:: Texto fornecido
Você teve uma ascensão muito rápida na sua carreira como comunicadora, nesse lugar de pessoa pública, e hoje fala com quase 4 milhões de pessoas na internet, fora o público da TV. É uma exposição imensa. Como isso reverbera em você?
Ainda não tenho uma noção exata, mas também não penso muito nisso em termos de número. Só procuro manter a mesma responsabilidade que sempre tive em tudo que fiz. Num primeiro momento, ver as expectativas que os outros tinham sobre mim me deixou um pouco desesperada, mas entendi que o meu discurso sobre ter liberdade, ser múltipla, satisfazer nossos próprios conceitos sobre a nossa vida incomoda, porque ele toca as pessoas num ponto muito pessoal.
Se eu cobro que o outro viva de acordo com aquilo que eu acho, automaticamente a minha lógica é de me submeter à expectativa alheia. Eu alimento e reproduzo o que me faz vítima. Mas eu tenho absoluta tranquilidade em impor meus limites, porque respeito os dos outros. Eu cheguei na internet mais velha, com 34 anos, já tinha tido chance de amadurecer e aceitar quem eu era e quem eu não era. Não daria para tentar agradar todo mundo.
Nesse momento de desespero, como lidou com a insegurança?
Eu estudava muito, horas, pesquisava para ter certeza do que estava falando. Ainda assim, podia errar. Mas erraria sabendo que fiz meu máximo. Não tenho a ilusão de que serei perfeita e acho que isso evita que eu me sinta tão vulnerável com as minhas inseguranças.
::::
■ **Aplique a leitura**:
1. Repita, sem nenhuma alteração, o trecho da entrevista entre "Se eu cobro" e "agradar todo mundo.", inclusive.
2. Reproduza fielmente, dos registros, somente as linhas entre a que contém "Hünfelder Sportverein 1919 e.V." e a que contém "V.A. – VAMPS ET VAMPIR", inclusive. Deixe as imagens fora da resposta.
Os registros não têm qualquer relação com a entrevista.
:: Dados fornecidos
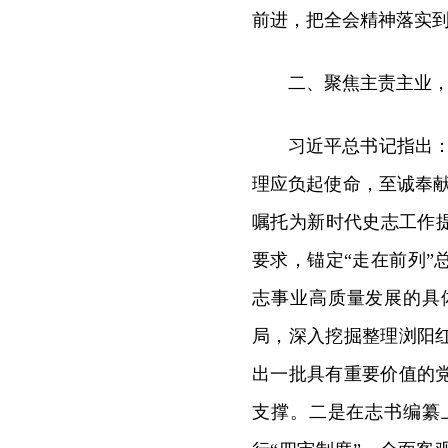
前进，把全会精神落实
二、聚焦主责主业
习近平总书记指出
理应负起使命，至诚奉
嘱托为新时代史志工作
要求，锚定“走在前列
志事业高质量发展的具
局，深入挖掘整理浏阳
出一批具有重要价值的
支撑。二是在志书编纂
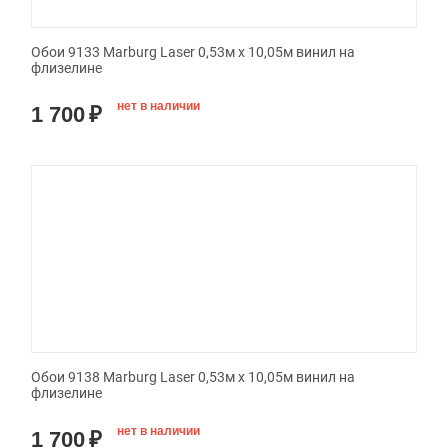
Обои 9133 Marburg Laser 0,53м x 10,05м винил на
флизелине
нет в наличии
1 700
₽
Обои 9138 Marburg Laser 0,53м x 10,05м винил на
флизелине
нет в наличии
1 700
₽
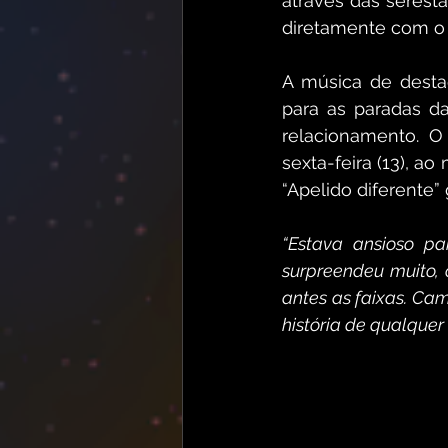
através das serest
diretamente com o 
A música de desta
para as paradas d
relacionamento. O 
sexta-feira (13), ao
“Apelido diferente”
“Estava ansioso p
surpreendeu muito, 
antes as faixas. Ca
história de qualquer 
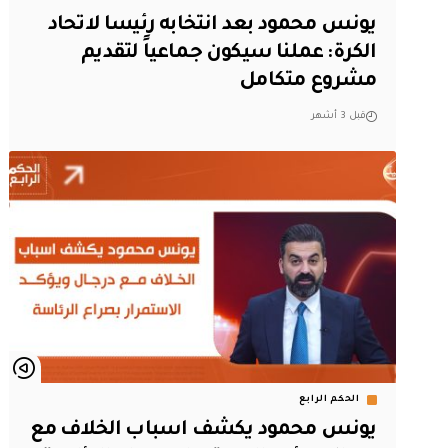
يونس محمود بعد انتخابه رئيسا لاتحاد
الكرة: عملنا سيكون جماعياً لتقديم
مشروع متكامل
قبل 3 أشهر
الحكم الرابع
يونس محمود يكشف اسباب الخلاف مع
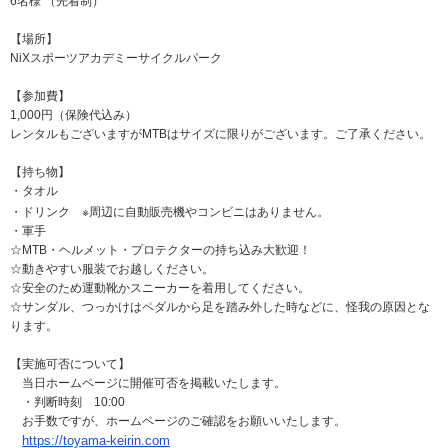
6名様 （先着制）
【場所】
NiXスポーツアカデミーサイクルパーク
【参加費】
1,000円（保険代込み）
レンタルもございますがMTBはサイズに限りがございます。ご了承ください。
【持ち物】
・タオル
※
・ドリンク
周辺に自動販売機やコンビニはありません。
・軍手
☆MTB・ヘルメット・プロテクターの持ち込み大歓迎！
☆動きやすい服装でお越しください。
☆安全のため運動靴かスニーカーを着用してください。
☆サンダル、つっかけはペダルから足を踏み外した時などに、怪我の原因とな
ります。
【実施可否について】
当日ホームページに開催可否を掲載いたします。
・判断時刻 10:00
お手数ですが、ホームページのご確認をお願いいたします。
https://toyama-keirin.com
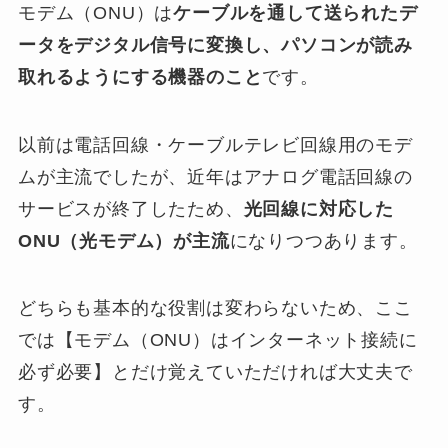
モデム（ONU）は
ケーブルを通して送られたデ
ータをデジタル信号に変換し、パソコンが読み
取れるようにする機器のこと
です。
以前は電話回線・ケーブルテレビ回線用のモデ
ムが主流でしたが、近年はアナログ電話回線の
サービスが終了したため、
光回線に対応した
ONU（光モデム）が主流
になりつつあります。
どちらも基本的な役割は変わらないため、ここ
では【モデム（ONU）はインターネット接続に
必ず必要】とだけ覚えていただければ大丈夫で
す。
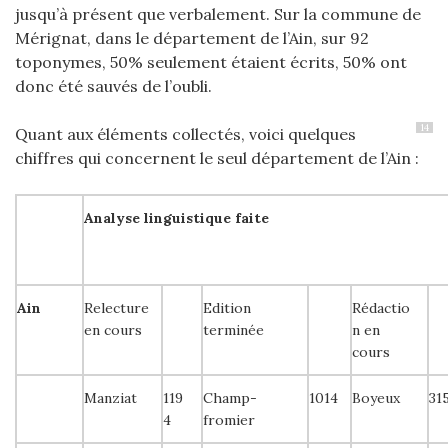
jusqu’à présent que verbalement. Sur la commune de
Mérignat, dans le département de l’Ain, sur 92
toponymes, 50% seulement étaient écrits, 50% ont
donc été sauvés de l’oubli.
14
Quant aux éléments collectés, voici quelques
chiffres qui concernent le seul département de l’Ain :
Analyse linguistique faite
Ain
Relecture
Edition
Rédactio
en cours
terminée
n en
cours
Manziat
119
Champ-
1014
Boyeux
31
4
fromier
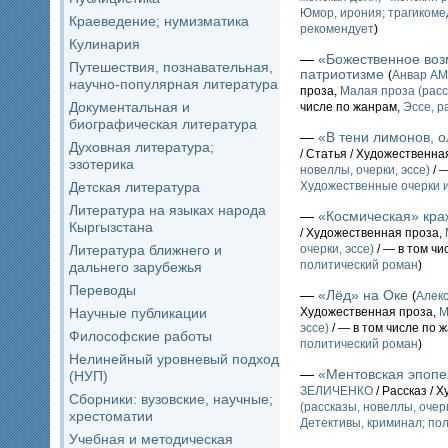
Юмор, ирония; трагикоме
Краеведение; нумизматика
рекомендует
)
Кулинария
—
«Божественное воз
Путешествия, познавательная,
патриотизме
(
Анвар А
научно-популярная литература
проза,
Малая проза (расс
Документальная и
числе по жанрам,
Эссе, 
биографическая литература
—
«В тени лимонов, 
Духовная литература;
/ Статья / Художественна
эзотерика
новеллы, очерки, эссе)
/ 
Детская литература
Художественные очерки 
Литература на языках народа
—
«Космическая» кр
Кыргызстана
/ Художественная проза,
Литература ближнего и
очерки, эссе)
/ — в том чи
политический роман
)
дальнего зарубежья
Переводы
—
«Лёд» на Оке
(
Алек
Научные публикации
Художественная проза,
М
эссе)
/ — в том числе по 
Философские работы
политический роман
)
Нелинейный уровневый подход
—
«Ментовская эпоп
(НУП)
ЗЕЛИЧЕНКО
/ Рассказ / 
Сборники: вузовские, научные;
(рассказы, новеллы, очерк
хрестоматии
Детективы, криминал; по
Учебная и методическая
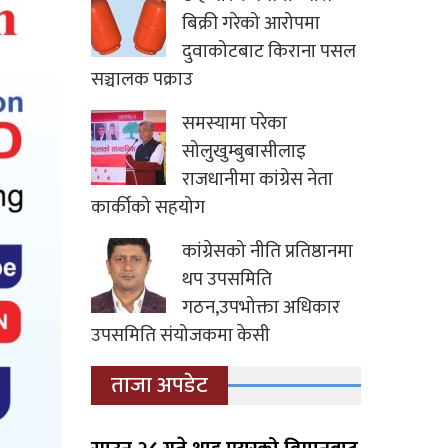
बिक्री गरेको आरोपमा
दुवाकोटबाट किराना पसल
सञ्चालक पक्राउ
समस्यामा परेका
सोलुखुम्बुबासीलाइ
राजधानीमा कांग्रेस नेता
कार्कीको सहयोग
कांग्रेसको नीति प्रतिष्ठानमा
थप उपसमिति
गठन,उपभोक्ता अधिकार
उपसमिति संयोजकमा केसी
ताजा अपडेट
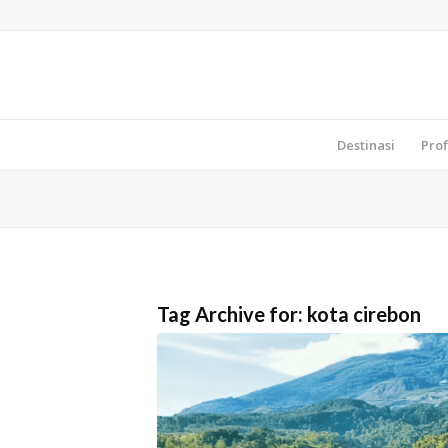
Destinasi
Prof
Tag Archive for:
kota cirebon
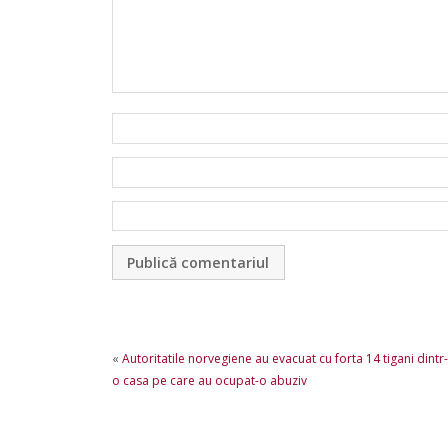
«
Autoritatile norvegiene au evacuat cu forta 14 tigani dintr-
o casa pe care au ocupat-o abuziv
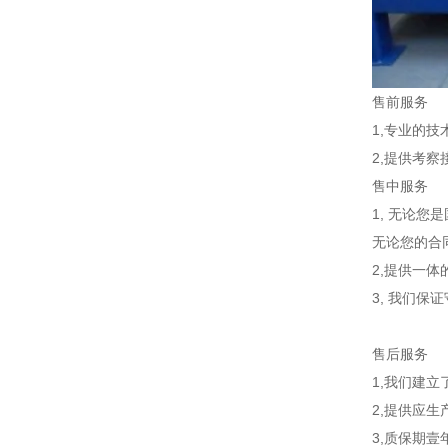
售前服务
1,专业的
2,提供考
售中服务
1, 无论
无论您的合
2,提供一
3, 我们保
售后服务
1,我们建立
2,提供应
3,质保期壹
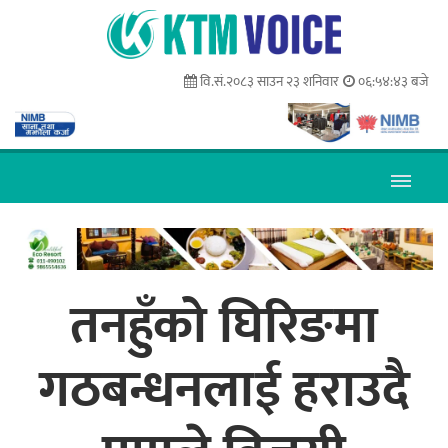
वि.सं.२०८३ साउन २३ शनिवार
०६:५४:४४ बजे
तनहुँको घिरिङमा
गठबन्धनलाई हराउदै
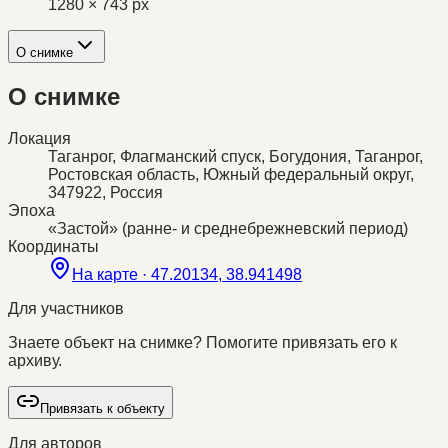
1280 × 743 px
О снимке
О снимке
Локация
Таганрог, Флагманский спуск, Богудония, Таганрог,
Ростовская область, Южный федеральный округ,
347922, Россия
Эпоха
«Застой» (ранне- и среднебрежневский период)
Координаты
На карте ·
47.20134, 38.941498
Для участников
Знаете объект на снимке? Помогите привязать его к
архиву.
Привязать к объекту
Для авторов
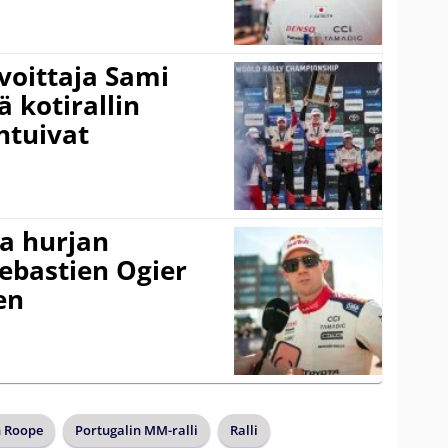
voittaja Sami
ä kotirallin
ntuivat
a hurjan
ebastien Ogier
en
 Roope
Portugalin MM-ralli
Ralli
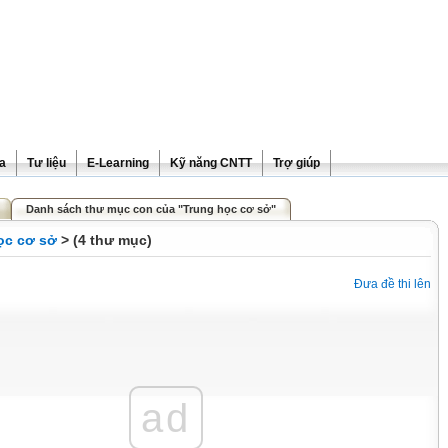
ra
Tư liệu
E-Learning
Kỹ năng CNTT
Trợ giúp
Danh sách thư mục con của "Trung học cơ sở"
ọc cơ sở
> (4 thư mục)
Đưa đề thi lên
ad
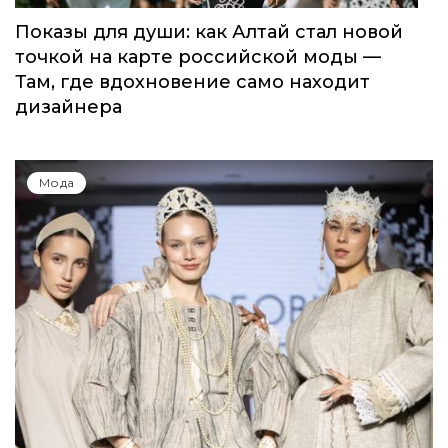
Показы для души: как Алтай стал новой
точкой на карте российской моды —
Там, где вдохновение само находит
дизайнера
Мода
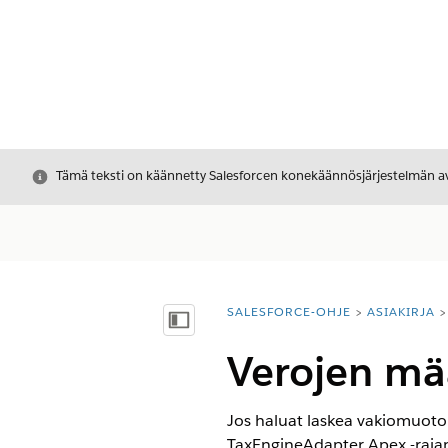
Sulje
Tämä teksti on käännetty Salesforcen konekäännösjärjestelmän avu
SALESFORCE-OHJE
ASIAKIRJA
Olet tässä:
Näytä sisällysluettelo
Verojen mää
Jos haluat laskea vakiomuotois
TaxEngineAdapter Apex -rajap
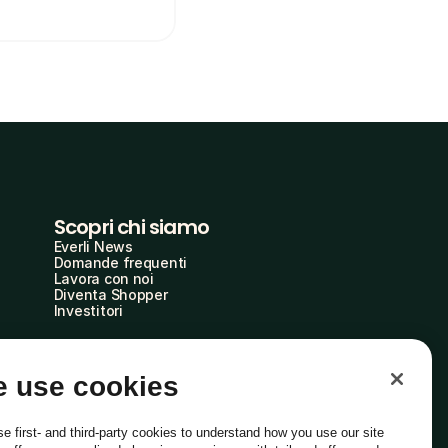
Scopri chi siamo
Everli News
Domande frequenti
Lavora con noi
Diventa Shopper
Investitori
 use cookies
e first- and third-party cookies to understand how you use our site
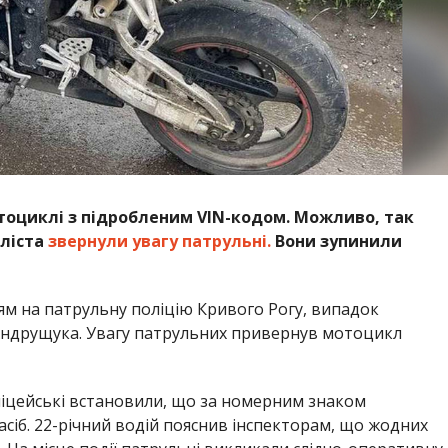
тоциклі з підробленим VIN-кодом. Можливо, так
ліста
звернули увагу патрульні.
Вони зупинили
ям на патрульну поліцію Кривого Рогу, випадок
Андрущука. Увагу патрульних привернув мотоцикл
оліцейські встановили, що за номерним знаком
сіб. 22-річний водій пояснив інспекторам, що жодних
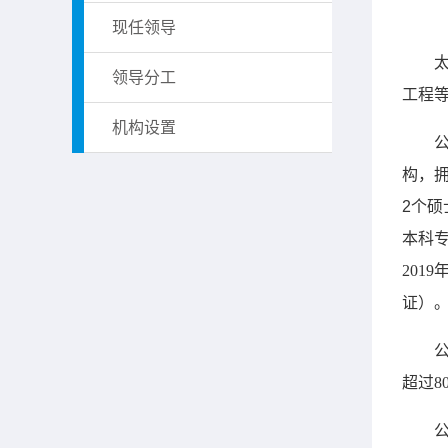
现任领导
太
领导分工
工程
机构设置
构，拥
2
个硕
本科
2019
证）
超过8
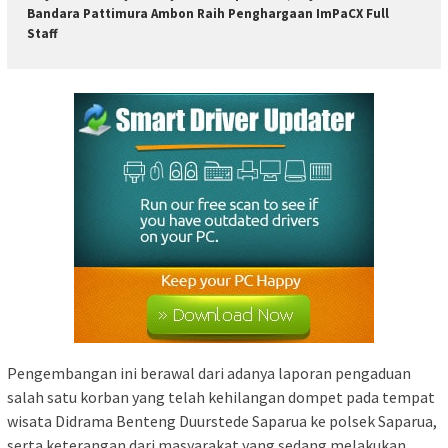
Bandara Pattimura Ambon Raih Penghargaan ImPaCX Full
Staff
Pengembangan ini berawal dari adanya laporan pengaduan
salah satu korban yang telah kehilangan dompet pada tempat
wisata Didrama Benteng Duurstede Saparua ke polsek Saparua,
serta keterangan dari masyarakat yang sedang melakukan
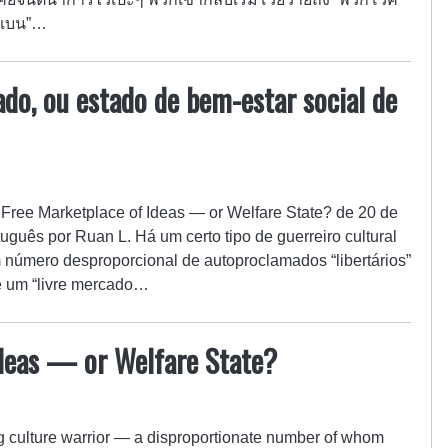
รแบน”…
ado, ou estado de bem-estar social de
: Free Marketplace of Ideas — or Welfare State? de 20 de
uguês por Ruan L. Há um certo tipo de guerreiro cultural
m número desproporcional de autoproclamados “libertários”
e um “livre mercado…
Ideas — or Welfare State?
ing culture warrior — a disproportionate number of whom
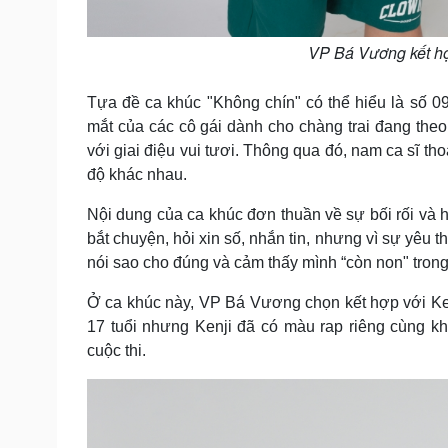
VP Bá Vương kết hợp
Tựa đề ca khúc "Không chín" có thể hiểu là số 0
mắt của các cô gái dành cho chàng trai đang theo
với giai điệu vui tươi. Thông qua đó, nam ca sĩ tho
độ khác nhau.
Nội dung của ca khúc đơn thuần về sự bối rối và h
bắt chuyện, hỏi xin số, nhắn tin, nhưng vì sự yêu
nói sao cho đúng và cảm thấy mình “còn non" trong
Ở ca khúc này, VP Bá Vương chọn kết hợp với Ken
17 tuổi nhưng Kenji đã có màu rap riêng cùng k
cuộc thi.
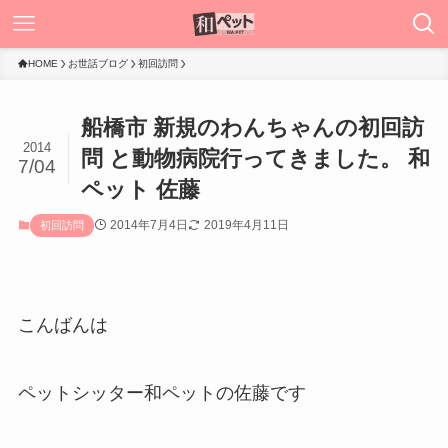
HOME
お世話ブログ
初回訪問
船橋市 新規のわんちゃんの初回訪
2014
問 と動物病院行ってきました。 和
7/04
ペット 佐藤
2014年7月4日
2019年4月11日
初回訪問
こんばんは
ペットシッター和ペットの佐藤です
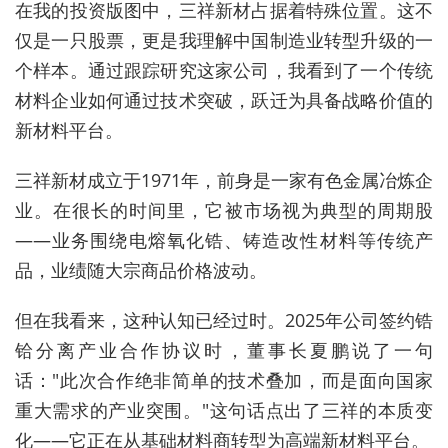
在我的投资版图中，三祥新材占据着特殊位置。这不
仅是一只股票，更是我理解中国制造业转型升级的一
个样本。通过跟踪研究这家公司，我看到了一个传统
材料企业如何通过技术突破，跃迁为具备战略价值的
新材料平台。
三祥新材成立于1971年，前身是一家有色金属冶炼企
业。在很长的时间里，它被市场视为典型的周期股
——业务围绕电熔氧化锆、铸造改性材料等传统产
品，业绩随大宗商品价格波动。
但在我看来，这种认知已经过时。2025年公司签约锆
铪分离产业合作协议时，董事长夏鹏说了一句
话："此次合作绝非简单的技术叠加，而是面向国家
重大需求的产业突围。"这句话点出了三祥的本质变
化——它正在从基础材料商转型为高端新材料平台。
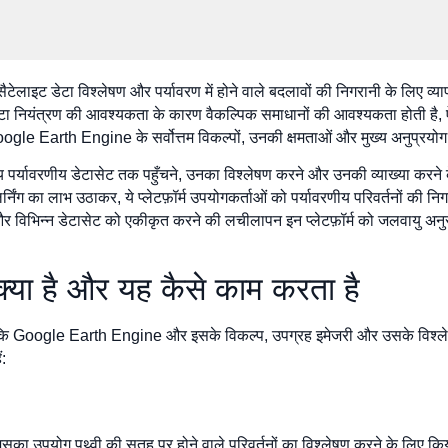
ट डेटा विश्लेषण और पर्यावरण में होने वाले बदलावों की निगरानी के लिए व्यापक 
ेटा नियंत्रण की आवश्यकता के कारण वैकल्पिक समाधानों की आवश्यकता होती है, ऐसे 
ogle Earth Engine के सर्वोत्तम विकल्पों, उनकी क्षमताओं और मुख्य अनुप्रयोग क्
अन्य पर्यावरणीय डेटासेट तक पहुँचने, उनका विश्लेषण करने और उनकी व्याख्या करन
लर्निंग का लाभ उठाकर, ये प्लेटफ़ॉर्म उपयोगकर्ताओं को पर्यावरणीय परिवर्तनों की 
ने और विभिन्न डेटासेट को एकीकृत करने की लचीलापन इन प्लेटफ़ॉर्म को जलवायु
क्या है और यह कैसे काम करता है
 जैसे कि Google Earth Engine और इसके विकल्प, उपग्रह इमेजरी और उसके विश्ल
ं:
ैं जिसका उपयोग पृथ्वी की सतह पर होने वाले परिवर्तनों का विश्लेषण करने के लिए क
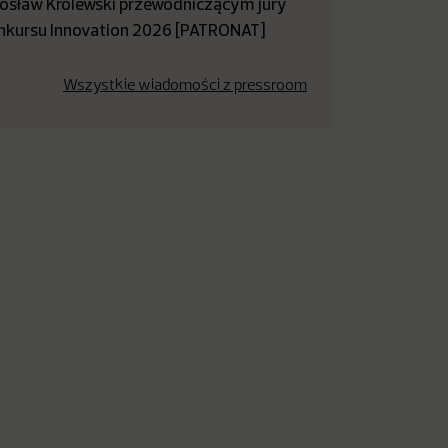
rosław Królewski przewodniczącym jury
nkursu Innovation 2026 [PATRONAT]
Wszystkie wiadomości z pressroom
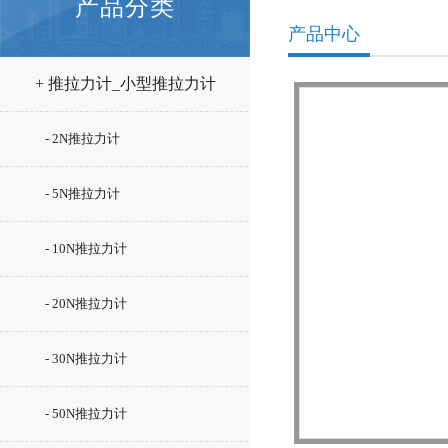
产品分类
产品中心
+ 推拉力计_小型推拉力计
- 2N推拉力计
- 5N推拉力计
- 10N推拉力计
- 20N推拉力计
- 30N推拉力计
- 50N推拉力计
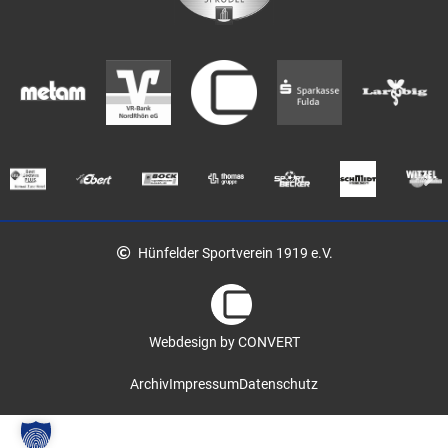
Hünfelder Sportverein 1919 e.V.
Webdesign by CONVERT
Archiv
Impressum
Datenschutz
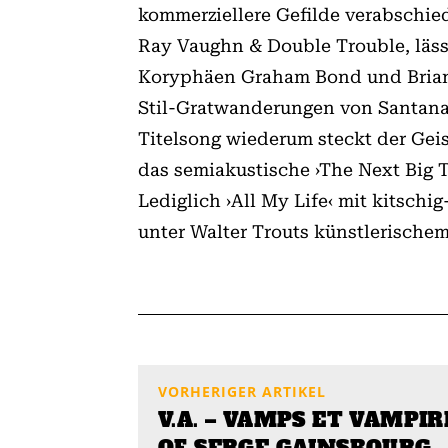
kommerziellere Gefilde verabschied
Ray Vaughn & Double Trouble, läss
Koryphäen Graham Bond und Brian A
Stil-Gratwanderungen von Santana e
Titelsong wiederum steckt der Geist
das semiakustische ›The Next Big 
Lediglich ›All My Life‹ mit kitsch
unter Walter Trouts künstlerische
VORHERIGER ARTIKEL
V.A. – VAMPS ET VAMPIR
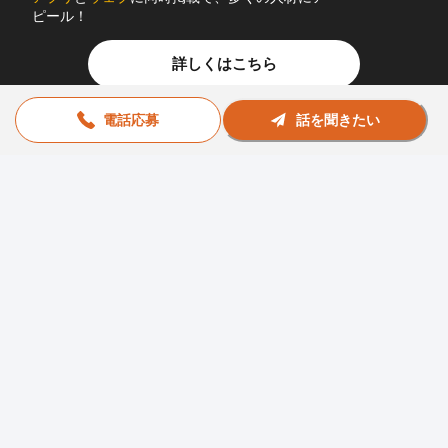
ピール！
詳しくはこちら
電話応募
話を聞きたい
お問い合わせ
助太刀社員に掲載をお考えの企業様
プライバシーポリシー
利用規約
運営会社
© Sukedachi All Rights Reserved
::::
■ **Resultados em ordem**:
1.
Se eu cobro que o outro viva de acordo com aquilo que eu acho, automaticamente a minha lógica é de me submeter à expectativa alheia. Eu alimento e reproduzo o que me faz vítima. Mas eu tenho absoluta tranquilidade em impor meus limites, porque respeito os dos outros. Eu cheguei na internet mais velha, com 34 anos, já tinha tido chance de amadurecer e aceitar quem eu era e quem eu não era. Não daria para tentar agradar todo mundo.

2.
Hünfelder Sportverein 1919 e.V.
Webdesign by CONVERT
Archiv
Impressum
Datenschutz
kommerziellere Gefilde verabschied
Ray Vaughn & Double Trouble, läss
Koryphäen Graham Bond und Brian A
Stil-Gratwanderungen von Santana e
Titelsong wiederum steckt der Geist
das semiakustische ›The Next Big 
Lediglich ›All My Life‹ mit kitsch
unter Walter Trouts künstlerische
VORHERIGER ARTIKEL
V.A. – VAMPS ET VAMPIR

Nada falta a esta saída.